“Opening stores always weighs on the balance sheet in the short term, before they break even, but in the longer term, having directly controlled stores means internalizing higher margin sales and having better control of the image than wholesale sales,” noted one analyst.
Another company familiar with high debt is Prada. It has been looking to chip away at the pile it accumulated as it transformed itself from a Milan fashion house to a multibrand player by buying labels like Jil Sander and Helmut Lang, as well as shoemaker Church’s & Co.
Selling its 25.5 percent stake in Fendi to LVMH helped Prada lower its net debt to $807.2 million at the end of last year from $1.15 billion at the end of 2001. That compares with a 2002 sales volume of $1.81 billion.
Plans for a real estate spinoff should help lower the load to just above $576.6 million by the end of 2003, a spokesman said. In another cash-generating move, Prada last month sold 45 percent of Church’s to private equity fund Equinox Management Co. SA for an undisclosed sum.

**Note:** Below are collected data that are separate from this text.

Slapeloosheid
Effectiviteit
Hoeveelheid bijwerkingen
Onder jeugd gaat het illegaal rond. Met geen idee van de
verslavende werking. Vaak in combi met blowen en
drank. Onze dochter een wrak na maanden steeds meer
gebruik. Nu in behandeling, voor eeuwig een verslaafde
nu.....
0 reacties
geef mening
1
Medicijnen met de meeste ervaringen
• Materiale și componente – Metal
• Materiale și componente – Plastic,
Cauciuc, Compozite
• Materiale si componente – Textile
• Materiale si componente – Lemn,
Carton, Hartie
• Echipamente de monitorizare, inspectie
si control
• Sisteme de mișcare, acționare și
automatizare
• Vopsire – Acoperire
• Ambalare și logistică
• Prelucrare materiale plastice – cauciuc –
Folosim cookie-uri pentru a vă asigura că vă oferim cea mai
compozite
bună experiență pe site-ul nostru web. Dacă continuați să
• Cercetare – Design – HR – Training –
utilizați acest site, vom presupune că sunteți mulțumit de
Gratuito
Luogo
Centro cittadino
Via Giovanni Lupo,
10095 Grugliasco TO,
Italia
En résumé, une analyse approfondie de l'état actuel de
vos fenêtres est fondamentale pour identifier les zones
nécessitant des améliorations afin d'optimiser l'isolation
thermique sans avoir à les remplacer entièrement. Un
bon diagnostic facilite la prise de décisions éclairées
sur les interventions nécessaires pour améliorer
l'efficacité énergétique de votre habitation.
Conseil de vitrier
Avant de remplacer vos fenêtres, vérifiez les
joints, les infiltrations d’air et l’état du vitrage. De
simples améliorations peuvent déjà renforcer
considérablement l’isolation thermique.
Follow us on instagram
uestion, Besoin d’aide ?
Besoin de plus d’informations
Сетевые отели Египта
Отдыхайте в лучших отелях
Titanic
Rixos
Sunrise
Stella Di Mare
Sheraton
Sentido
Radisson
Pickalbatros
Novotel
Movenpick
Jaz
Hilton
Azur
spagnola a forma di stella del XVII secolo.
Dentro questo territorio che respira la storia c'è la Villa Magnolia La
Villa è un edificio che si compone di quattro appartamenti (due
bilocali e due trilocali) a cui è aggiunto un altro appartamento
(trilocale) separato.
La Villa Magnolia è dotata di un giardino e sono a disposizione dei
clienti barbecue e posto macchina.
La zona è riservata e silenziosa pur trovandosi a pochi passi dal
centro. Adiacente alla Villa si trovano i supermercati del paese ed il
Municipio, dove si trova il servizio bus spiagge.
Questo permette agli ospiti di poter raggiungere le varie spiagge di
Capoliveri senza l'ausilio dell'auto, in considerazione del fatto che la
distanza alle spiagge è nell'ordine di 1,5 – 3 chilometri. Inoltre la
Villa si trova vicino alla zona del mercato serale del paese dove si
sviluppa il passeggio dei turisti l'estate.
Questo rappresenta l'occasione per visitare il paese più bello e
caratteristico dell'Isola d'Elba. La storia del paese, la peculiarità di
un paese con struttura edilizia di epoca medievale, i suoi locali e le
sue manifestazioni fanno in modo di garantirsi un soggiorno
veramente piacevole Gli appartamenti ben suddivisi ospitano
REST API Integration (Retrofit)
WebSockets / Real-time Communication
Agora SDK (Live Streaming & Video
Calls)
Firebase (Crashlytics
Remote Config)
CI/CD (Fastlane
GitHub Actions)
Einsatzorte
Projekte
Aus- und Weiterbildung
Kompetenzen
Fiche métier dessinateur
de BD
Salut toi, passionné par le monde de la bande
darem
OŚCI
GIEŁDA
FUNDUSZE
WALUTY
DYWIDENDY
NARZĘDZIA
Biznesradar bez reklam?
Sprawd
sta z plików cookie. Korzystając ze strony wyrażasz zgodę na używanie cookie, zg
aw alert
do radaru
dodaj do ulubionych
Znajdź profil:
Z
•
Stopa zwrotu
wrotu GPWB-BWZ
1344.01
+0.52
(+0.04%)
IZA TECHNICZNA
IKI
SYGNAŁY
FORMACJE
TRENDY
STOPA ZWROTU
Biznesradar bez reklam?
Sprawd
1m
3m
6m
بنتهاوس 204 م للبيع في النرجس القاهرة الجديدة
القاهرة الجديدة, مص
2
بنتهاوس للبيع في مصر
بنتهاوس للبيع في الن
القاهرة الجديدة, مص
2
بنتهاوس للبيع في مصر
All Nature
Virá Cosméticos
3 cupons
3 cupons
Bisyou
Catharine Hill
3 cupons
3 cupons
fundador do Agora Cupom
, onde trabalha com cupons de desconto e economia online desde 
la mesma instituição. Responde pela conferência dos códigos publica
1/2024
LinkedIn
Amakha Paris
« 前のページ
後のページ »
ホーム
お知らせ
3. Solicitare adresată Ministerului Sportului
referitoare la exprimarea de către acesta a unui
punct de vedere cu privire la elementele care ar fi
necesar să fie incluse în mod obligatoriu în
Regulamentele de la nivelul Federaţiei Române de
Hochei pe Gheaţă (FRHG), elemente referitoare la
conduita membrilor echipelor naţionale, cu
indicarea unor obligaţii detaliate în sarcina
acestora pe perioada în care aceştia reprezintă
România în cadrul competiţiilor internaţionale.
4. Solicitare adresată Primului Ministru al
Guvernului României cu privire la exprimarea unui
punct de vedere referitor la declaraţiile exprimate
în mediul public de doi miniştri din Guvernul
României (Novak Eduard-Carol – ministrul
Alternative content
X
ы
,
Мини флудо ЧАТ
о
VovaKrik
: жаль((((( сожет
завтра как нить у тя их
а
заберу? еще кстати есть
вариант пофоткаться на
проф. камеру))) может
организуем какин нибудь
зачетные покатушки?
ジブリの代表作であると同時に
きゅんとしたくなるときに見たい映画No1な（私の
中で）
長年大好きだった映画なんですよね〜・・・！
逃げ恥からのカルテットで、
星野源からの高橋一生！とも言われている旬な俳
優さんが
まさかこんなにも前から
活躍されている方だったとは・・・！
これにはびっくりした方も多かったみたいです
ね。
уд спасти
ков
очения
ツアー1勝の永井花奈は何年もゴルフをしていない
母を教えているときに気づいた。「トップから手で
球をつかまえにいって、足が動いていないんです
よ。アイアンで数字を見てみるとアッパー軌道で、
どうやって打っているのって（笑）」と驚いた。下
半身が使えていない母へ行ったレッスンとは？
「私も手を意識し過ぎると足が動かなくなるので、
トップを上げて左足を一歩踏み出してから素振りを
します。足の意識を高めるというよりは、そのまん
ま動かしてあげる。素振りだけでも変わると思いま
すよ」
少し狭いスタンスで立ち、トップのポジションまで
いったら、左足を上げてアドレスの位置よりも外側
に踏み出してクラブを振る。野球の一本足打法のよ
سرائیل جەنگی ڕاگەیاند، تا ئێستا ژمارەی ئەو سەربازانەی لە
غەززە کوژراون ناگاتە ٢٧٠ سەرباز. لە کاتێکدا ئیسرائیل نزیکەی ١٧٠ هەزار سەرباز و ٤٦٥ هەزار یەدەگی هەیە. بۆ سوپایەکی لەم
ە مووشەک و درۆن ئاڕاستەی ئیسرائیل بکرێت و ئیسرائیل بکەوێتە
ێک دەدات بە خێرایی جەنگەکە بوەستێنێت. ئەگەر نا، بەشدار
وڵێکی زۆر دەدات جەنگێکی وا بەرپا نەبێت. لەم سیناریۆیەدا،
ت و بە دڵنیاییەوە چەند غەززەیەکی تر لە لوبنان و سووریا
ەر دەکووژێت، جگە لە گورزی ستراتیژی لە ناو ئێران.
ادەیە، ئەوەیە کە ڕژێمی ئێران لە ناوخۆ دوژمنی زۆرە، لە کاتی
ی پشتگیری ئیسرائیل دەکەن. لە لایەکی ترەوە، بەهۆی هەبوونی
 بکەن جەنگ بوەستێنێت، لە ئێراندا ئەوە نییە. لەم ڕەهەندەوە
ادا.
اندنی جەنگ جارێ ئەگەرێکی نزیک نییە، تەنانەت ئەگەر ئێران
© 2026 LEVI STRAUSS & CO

Citing weak market conditions, Prada last summer postponed its planned initial public offering for the third time. Prada chief Patrizio Bertelli has said the group will consider the stock market again, but it could come as late as 2005 when $807.2 million worth of its convertible bonds expire. Prada has to repay the bonds in cash if it doesn’t carry through with an IPO by then.
“The steep acceleration of the [drop in demand] was particularly harmful for our company,” Bertelli told Il Sole 24 Ore in an interview last February. At the middle of last year Prada “found itself in a tough spot with no IPO and a lot of debt acquired through buying brands and expansion in production and distribution.”
But while Prada’s debt situation is cause for some concern, observers agree that the company generates enough cash and has enough leverage with the banks to keep itself afloat.